The eBPF technology in the Linux kernel has been widely adopted for different applications, such as networking, tracing, and security, thanks to the programmability it provides. By allowing user-supplied eBPF programs to be executed directly in the kernel, it greatly increases the flexibility and efficiency of deploying customized logic. However, eBPF also introduces a new and wide attack surface: malicious eBPF programs may try to exploit the vulnerabilities in the eBPF subsystem in the kernel.

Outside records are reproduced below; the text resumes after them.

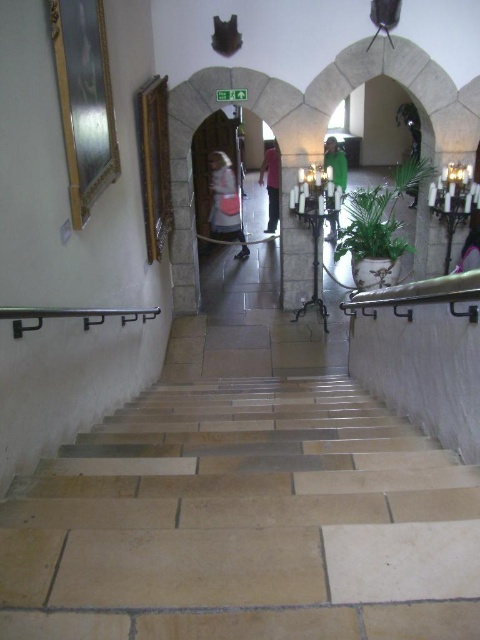
Can you confirm if light brown stone stairs at center is positioned below pink fabric dress at lower right?

Correct, light brown stone stairs at center is located below pink fabric dress at lower right.

Is point (64, 552) positioned in front of point (463, 268)?

Yes.

This screenshot has height=640, width=480. What do you see at coordinates (244, 522) in the screenshot?
I see `light brown stone stairs at center` at bounding box center [244, 522].

Find the location of `light brown stone stairs at center`. light brown stone stairs at center is located at coordinates (244, 522).

Measure the distance between point (252, 566) and camera.

4.53 feet

Describe the element at coordinates (244, 522) in the screenshot. This screenshot has width=480, height=640. I see `light brown stone stairs at center` at that location.

Identify the location of light brown stone stairs at center. The image size is (480, 640). (244, 522).

In the scene shown: Which is below, light brown leather jacket at center or pink fabric dress at lower right?

pink fabric dress at lower right is lower down.

Is light brown leather jacket at center smaller than pink fabric dress at lower right?

Incorrect, light brown leather jacket at center is not smaller in size than pink fabric dress at lower right.

Describe the element at coordinates (226, 202) in the screenshot. I see `light brown leather jacket at center` at that location.

What are the coordinates of `light brown leather jacket at center` in the screenshot? It's located at (226, 202).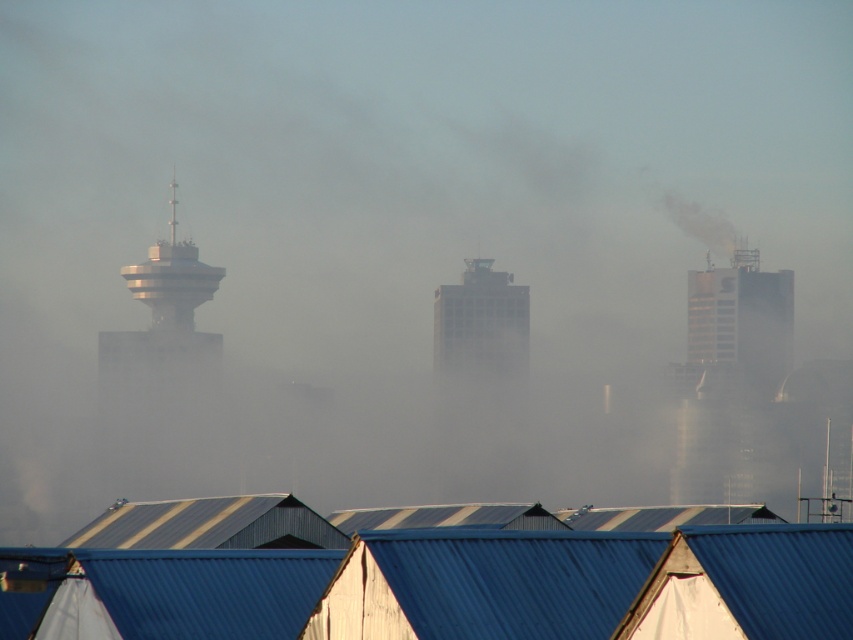
You are a city planner analyzing the urban layout. You observe a point at coordinates (x=445, y=586). Based on the scene, what does this point indicate?

The point at coordinates (x=445, y=586) marks the blue corrugated metal at lower center.

You are a delivery drone flying over the city. You need to deliver a package to the gray concrete building at center. There is a blue corrugated metal at lower center in your path. Which direction should you adjust your flight path to avoid it?

The blue corrugated metal at lower center is to the left of the gray concrete building at center. To avoid it, you should adjust your flight path to the right.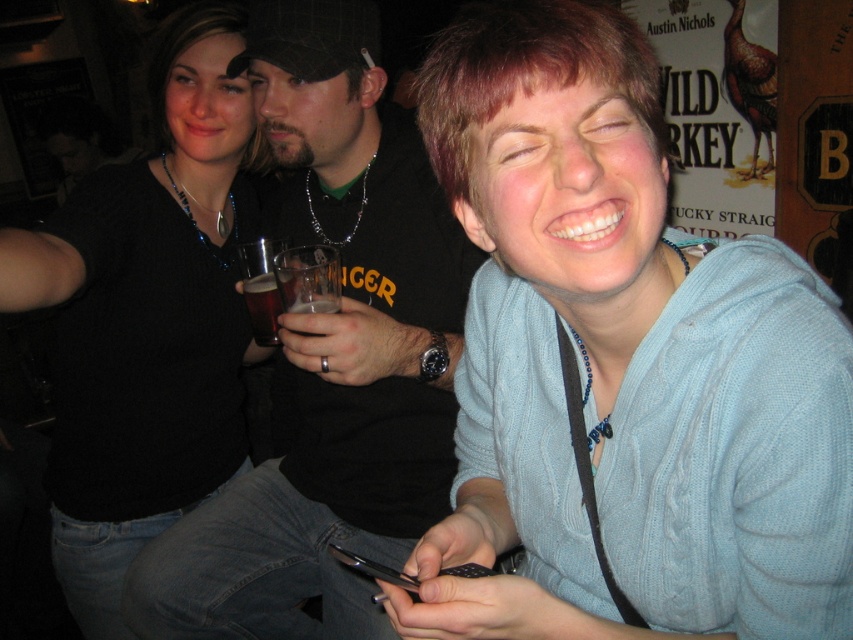
Question: Which object is the farthest from the black matte sweater at upper left?

Choices:
 (A) brown translucent glass at center
 (B) cable-knit sweater at center
 (C) black shirt at center

Answer: (B)

Question: Is cable-knit sweater at center above black shirt at center?

Choices:
 (A) yes
 (B) no

Answer: (B)

Question: From the image, what is the correct spatial relationship of black shirt at center in relation to brown translucent glass at center?

Choices:
 (A) right
 (B) left

Answer: (A)

Question: Estimate the real-world distances between objects in this image. Which object is farther from the black shirt at center?

Choices:
 (A) black matte sweater at upper left
 (B) brown translucent glass at center

Answer: (B)

Question: Estimate the real-world distances between objects in this image. Which object is closer to the black matte sweater at upper left?

Choices:
 (A) cable-knit sweater at center
 (B) brown translucent glass at center
 (C) black shirt at center

Answer: (C)

Question: Does cable-knit sweater at center have a lesser width compared to brown translucent glass at center?

Choices:
 (A) yes
 (B) no

Answer: (B)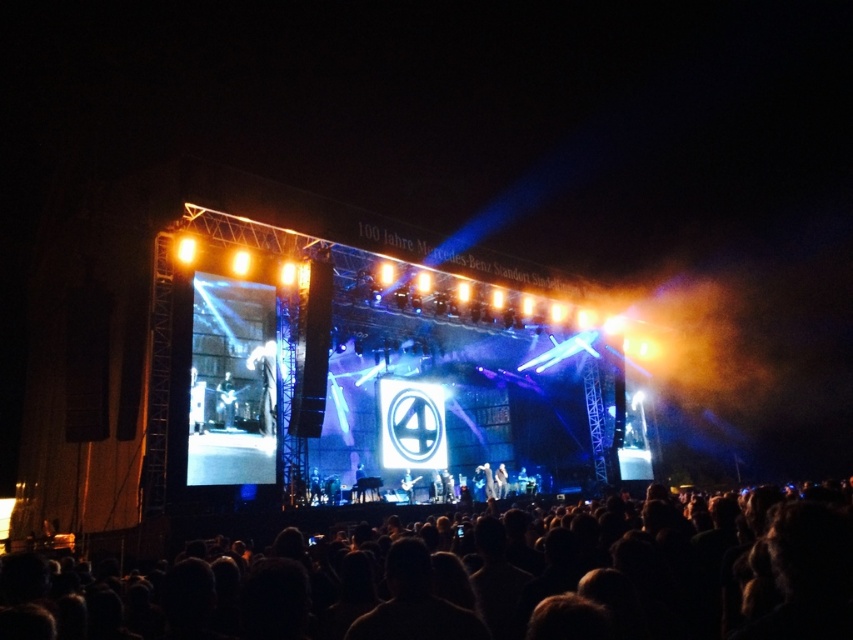
Question: Is black matte crowd at lower center smaller than dark fabric jacket at center?

Choices:
 (A) yes
 (B) no

Answer: (B)

Question: Which of the following is the farthest from the observer?

Choices:
 (A) shiny black guitar at center
 (B) dark fabric jacket at center
 (C) black matte crowd at lower center

Answer: (B)

Question: Where is dark fabric jacket at center located in relation to shiny black guitar at center in the image?

Choices:
 (A) above
 (B) below

Answer: (A)

Question: In this image, where is black matte crowd at lower center located relative to dark fabric jacket at center?

Choices:
 (A) above
 (B) below

Answer: (B)

Question: Which of these objects is positioned closest to the black matte crowd at lower center?

Choices:
 (A) shiny black guitar at center
 (B) dark fabric jacket at center

Answer: (A)

Question: Which of the following is the farthest from the observer?

Choices:
 (A) (225, 380)
 (B) (270, 413)
 (C) (724, 550)

Answer: (B)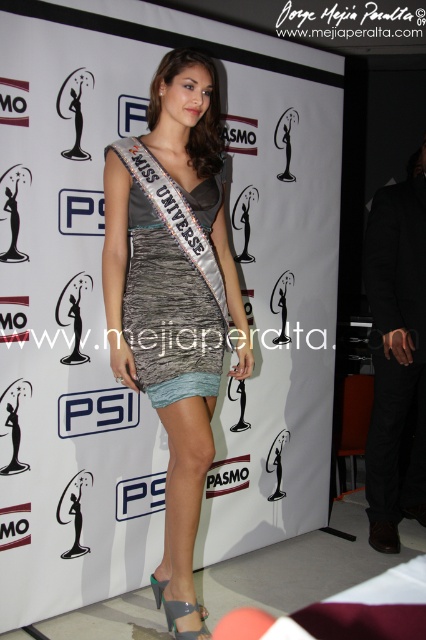
Question: Considering the real-world distances, which object is closest to the shiny metallic dress at center?

Choices:
 (A) shiny metallic sandal at lower center
 (B) satin dress at center

Answer: (B)

Question: Which object is closer to the camera taking this photo?

Choices:
 (A) shiny metallic sandal at lower center
 (B) shiny gray sandal at lower center
 (C) satin dress at center

Answer: (C)

Question: Considering the relative positions of satin dress at center and shiny metallic dress at center in the image provided, where is satin dress at center located with respect to shiny metallic dress at center?

Choices:
 (A) below
 (B) above

Answer: (A)

Question: Among these points, which one is nearest to the camera?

Fuzzing is a promising technique to find such vulnerabilities. Unfortunately, our experiments with the state-of-the-art kernel fuzzer, Syzkaller, show that it cannot effectively fuzz the eBPF runtime, those components that are in charge of executing an eBPF program, for two reasons. First, the eBPF verifier (which is tasked with verifying the safety of eBPF programs) rejects many fuzzing inputs because (1) they do not comply with its required semantics or (2) they miss some dependencies, i.e., other syscalls that need to be issued before the program is loaded. Second, Syzkaller fails to attach and trigger the execution of eBPF programs most of the times.
This paper introduces the BPF Runtime Fuzzer (BRFuzz), a fuzzer that can satisfy the semantics and dependencies required by the verifier and the eBPF subsystem. Our experiments show, in 48-hour fuzzing sessions, BRFuzz can successfully execute 8$\times$ more eBPF programs compared to Syzkaller (and 32$\times$ more programs compared to Buzzer, an eBPF fuzzer released recently from Google). Moreover, eBPF programs generated by BRFuzz are much more expressive than Syzkaller’s. As a result, BRFuzz achieves 101% higher code coverage. Finally, BRFuzz has so far managed to find 6 vulnerabilities (2 of them have been assigned CVE numbers) in the eBPF runtime, proving its effectiveness.